INSTRUCTIONS FOR THE TASK. Every entry is to be transcribed as it stands. Images stay out.

SOURCE MATERIAL Block Start

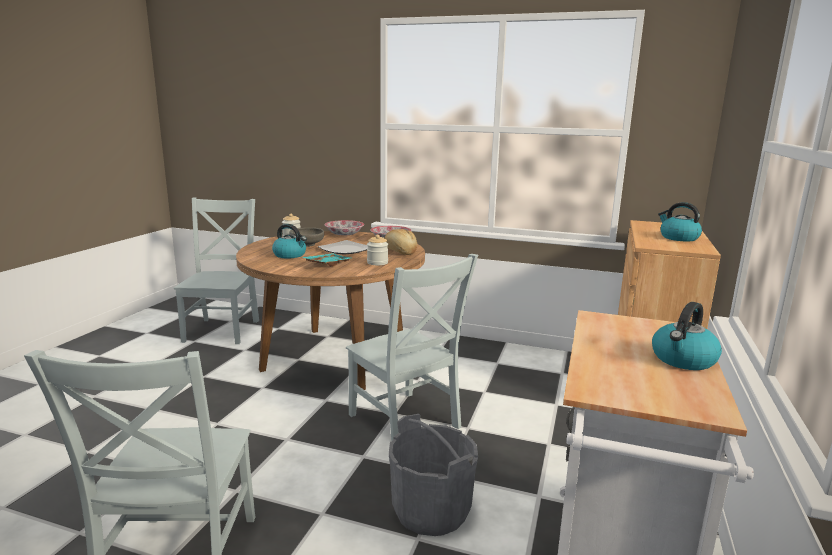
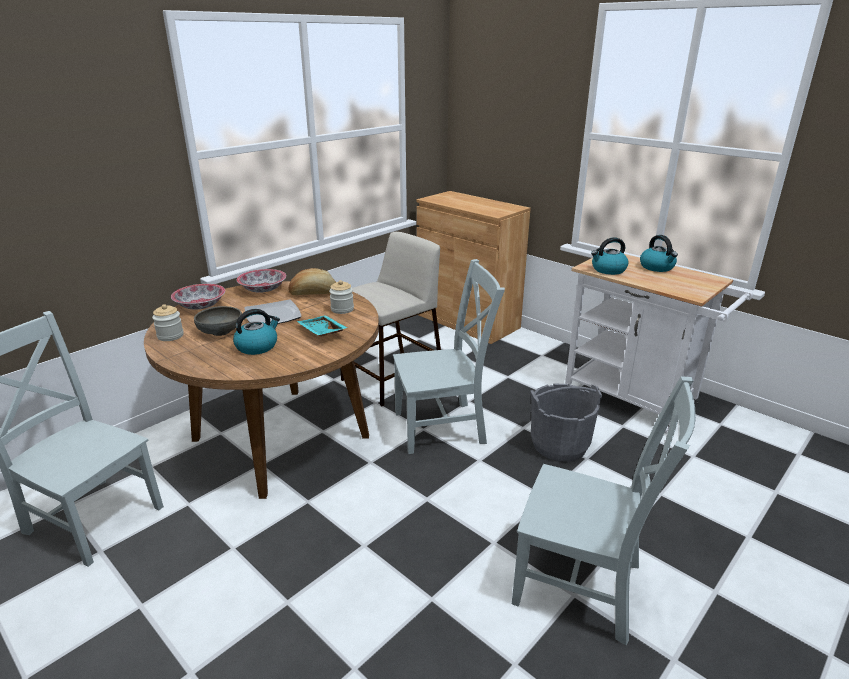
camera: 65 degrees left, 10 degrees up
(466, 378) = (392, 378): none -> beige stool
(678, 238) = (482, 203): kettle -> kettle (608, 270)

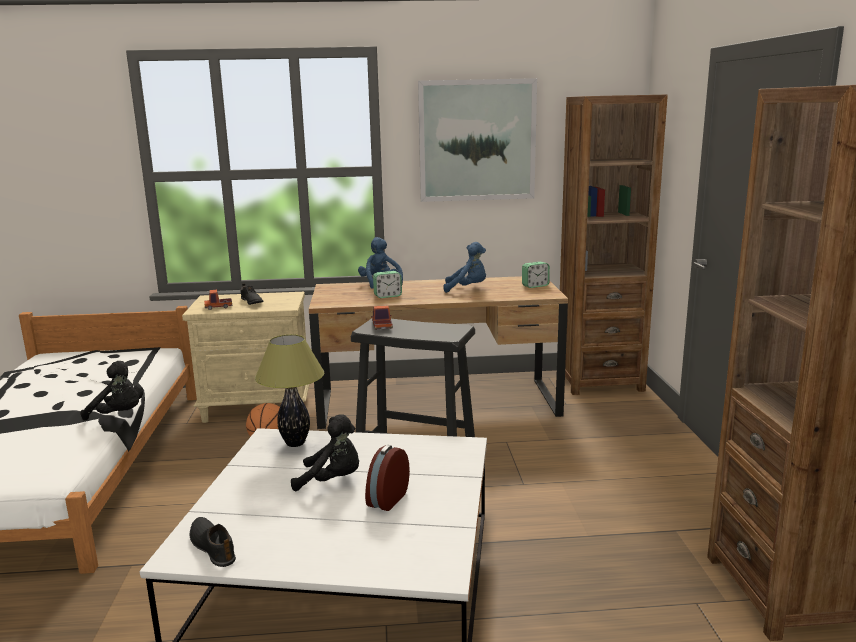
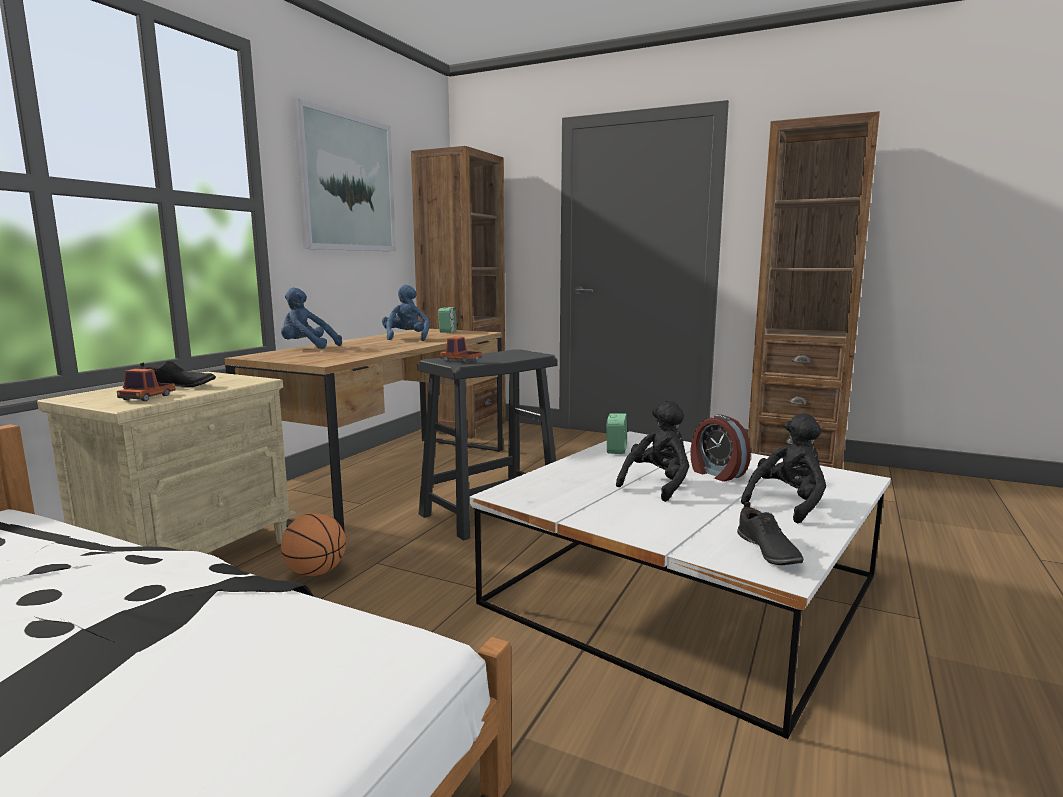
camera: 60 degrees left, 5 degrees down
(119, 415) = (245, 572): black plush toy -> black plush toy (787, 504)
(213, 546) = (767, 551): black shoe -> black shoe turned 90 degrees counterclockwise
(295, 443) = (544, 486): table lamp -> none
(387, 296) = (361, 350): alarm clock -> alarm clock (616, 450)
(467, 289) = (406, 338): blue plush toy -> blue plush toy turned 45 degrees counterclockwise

SOURCE MATERIAL Block End

ANSWER SECTION.
camera: 65 degrees left, 10 degrees up
(466, 378) = (392, 378): none -> beige stool
(678, 238) = (482, 203): kettle -> kettle (608, 270)

camera: 60 degrees left, 5 degrees down
(119, 415) = (245, 572): black plush toy -> black plush toy (787, 504)
(213, 546) = (767, 551): black shoe -> black shoe turned 90 degrees counterclockwise
(295, 443) = (544, 486): table lamp -> none
(387, 296) = (361, 350): alarm clock -> alarm clock (616, 450)
(467, 289) = (406, 338): blue plush toy -> blue plush toy turned 45 degrees counterclockwise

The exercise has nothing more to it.